Many authors write because they’re driven to put words together in meaningful and creative ways. Other authors are haunted by stories that compel them to be told in prose. Some authors write because it’s a job they do well and it brings them a good income. Then there are authors who are inspired to teach lessons through their fiction. Mitch Albom is one of the fortunate few authors who successfully embodies each of these creative motivations.
We’ll begin a discussion of fiction written as a teaching tool for life lessons on Wednesday, November 14, and complete the topic on Friday, November 16 when Albom joins us as guest host to discuss his new novel, The Time Keeper.
The Time Keeper is one of those easy reads you can give your grandmother, your teenage niece, or your son’s soccer coach. Each of these people will glean something different, a lesson (or two, or many) that speaks to their individual place in life.

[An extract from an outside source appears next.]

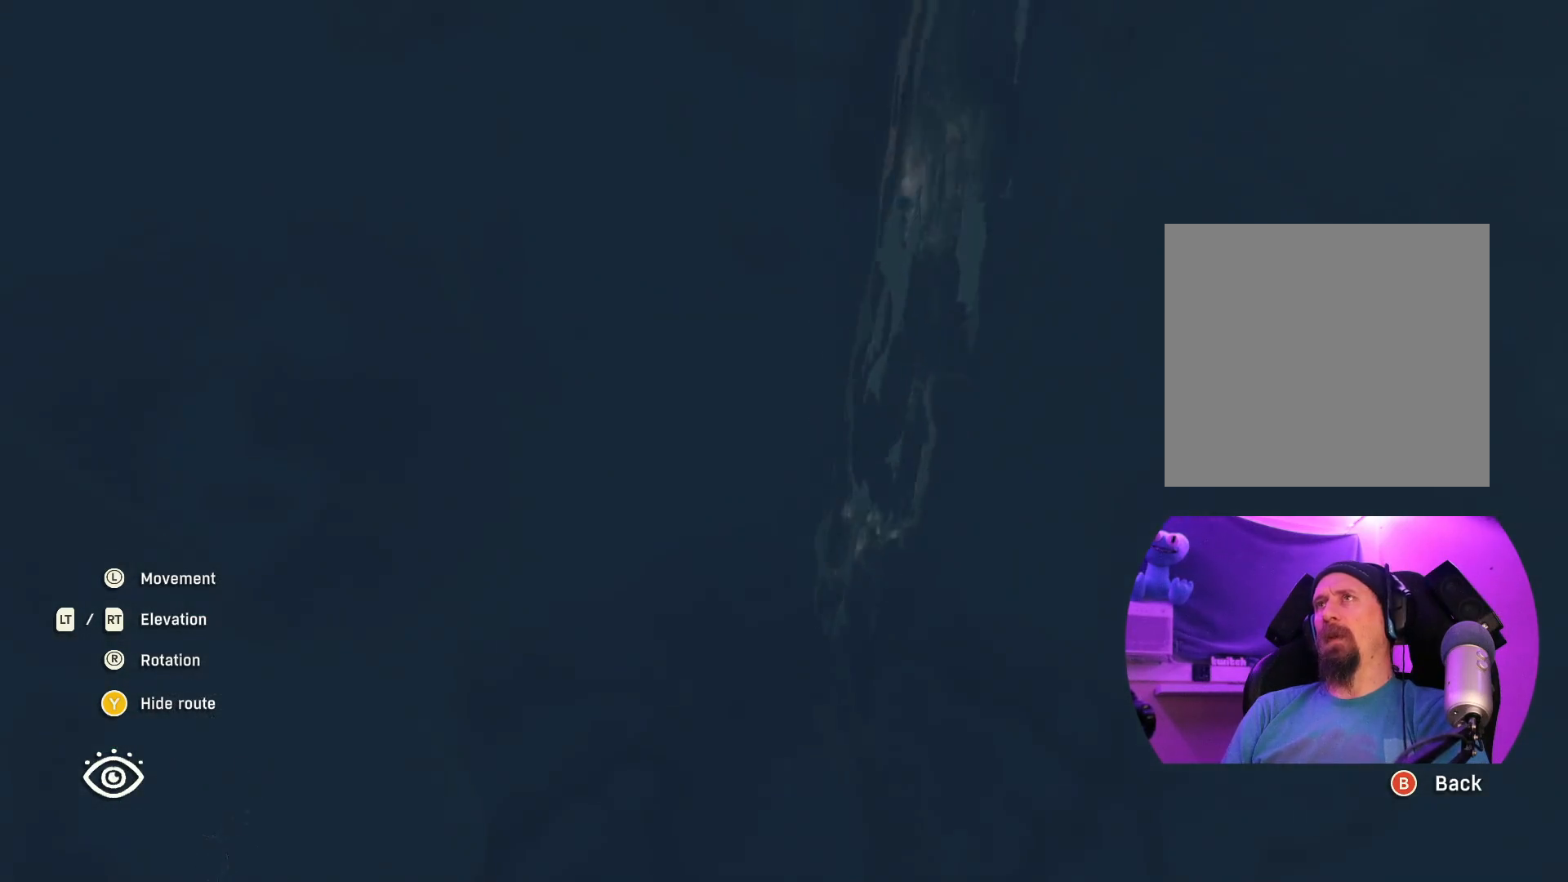
{"buttons": ["R2"], "left_stick": "center", "right_stick": "up", "events": []}
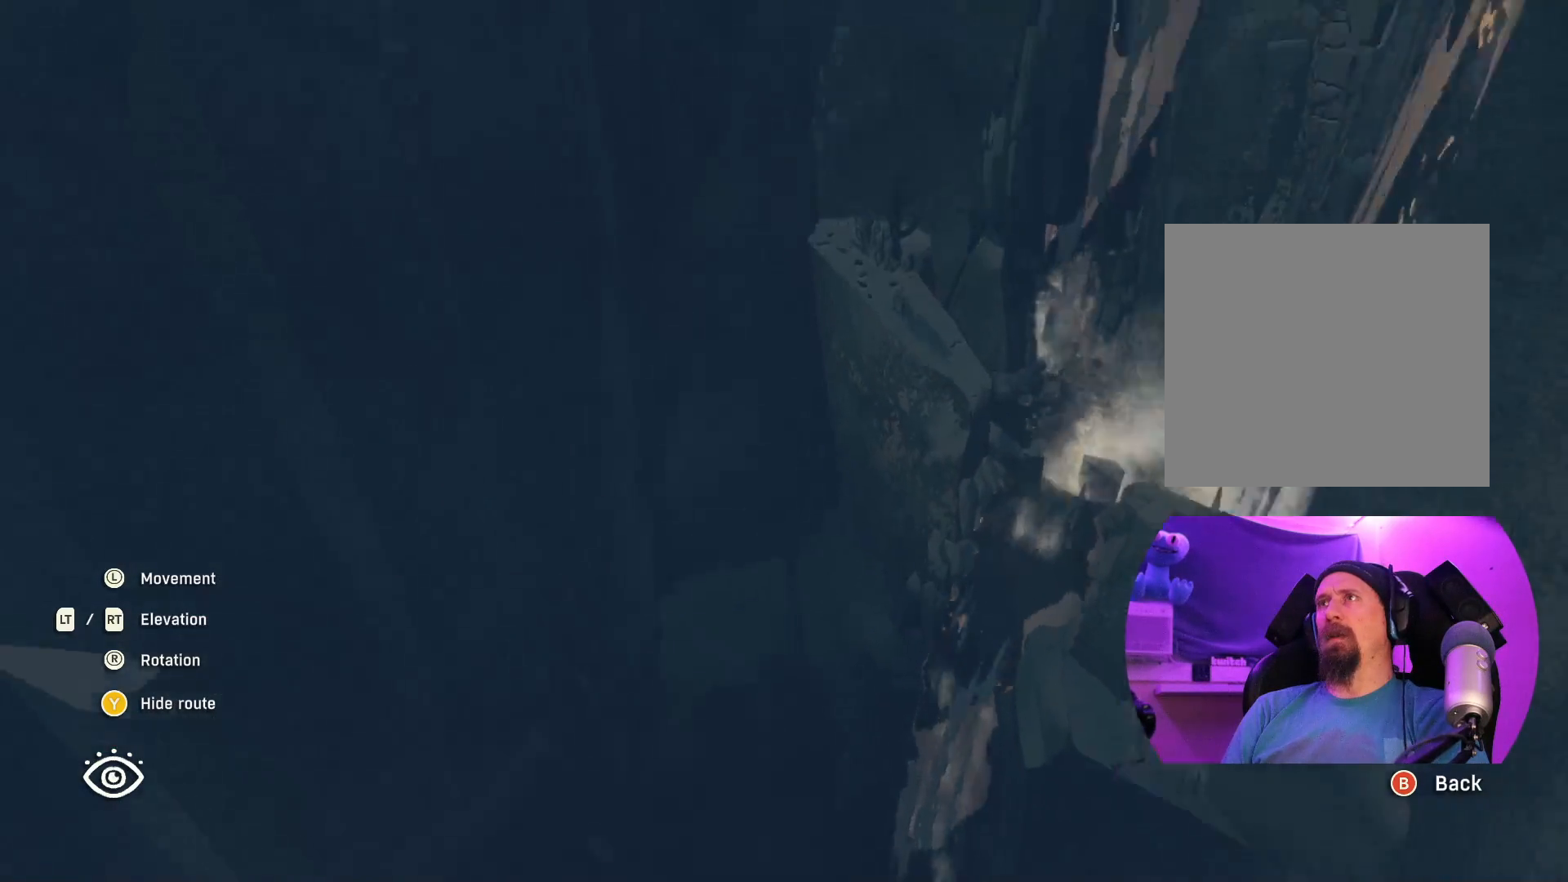
{"buttons": [], "left_stick": "center", "right_stick": "center", "events": [[183, "R2", "up"], [200, "right_stick", "center"]]}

Albom introduces three characters as distinct from each other as autumn leaves on a maple tree. Reaching back to the dawn of human time, we meet Dor, a man who creates a means of measuring time. The means is not the message here; the obsession with the measurement is what traps Dor for an eternity as Father Time. Fast forward to the twenty-first century and we meet Victor, a man at the end of his long life who covets more time, and Sarah, a teenage girl who seeks an end to hers. Both Victor and Sarah have appointments with destiny, each of them contriving to manipulate time. Dor is given an opportunity to redeem himself from the eternal measurement of time if he can intervene in the tragic consequences that hang over Victor and Sarah. Time is stopped, an intervention is made. When time resumes its ticking, not only has the outcome changed for Victor and Sarah, but for Father Time himself.
Written in Albom’s signature prose, sparse and still pregnant with meaning, The Time Keeper, can be read in one sitting, yet will be remembered long after.
Albom is an internationally renowned and bestselling author, journalist, screenwriter, playwright, radio and television broadcaster and musician. His books have collectively sold over 33 million copies worldwide; have been published in forty-one territories and in forty-two languages around the world; and have been made into Emmy Award-winning and critically-acclaimed television movies.
Albom’s first book, the memoir Tuesdays with Morrie, is the chronicle of Mitch’s time spent with his beloved professor. Albom wrote the book as a labor of love to help pay Morrie’s medical bills. It spent four years on the New York Times Bestseller list and is now the most successful memoir ever published. For One More Day debuted at No.1 on the New York Times Bestseller List and spent nine months on the list. In October 2006, For One More Day was the first book chosen by Starbucks in the newly launched Book Break Program, which also helped fight illiteracy by donating one dollar from every book sold to Jumpstart. Have a Little Faith was released in September 2009 and selected by Oprah.com as the best nonfiction book of 2009.